En 1996, elle intègre Solidarité sans frontières et poursuit son combat pour les droits des requérants d’asile en devenant la secrétaire générale de l’association. Un poste qu’elle occupera pendant douze ans. «J’ai réussi à convaincre plusieurs parlementaires de s’unir pour améliorer les conditions d’accueil des femmes migrantes», précise-t-elle avec satisfaction.

Une lutte qui la conduit à la quatrième Conférence mondiale sur les femmes, organisée par les Nations unies à Pékin. «Les requérantes d’asile étaient ignorées par les autorités et considérées comme des «femmes de», mais elles ont leurs propres raisons de fuir, comme le viol ou le mariage forcé», souligne-t-elle.

Aujourd’hui, Anni Lanz se dit «épuisée», mais son état d’esprit reste inchangé. Sous ses fines lunettes, un regard déterminé. Et derrière sa frêle silhouette, des idées imposantes. Elle se concentre désormais sur un seul front, l’aide aux requérants d’asiles déboutés.

Elle leur rend visite, deux fois par semaine, dans une prison bâloise. «Je leur apporte une aide juridique, les aide à contacter leurs proches et les représente devant le tribunal par le biais d’une procuration, détaille-t-elle. Je fais aussi en sorte qu’ils soient accompagnés, même s’ils sont expulsés.» Un soutien qu’elle leur apporte depuis quinze ans.

«Je marche péniblement, mais tant que je peux encore y aller, je fonce», déclare-t-elle. Anni Lanz tourne son regard vers la fenêtre et poursuit: «Année après année, l’UDC s’est renforcée en se positionnant contre l’étranger, contre l’immigration; mais je sens le vent tourner et cela me rassure pour l’avenir.»

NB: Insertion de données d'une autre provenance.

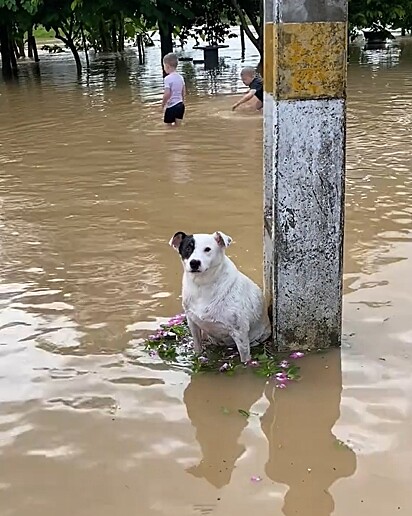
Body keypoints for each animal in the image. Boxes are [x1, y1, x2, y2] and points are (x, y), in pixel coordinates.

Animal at [169, 230, 272, 362]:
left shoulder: (240, 332)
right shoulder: (193, 323)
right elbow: (197, 347)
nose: (194, 262)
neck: (203, 285)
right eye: (188, 248)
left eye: (207, 249)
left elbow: (245, 358)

Celle qui un temps s’imaginait institutrice aux Beaux-Arts a raccroché les pinceaux au gré de ses combats: «Peindre demande une certaine tranquillité d’esprit.»


Profil

1946 Naissance à Bâle.

1966 Etudes à l’Académie des beaux-arts de Bâle.

1971 Etudie la sociologie à Bâle, puis à Zurich, et début de la lutte pour l’égalité des femmes.

1989 Création de Manolya, lieu d’aide juridique pour les femmes kurdes et turques.

1996 Secrétaire générale de Solidarité sans frontières.

2018 Arrestation à la frontière et ordonnance pénale.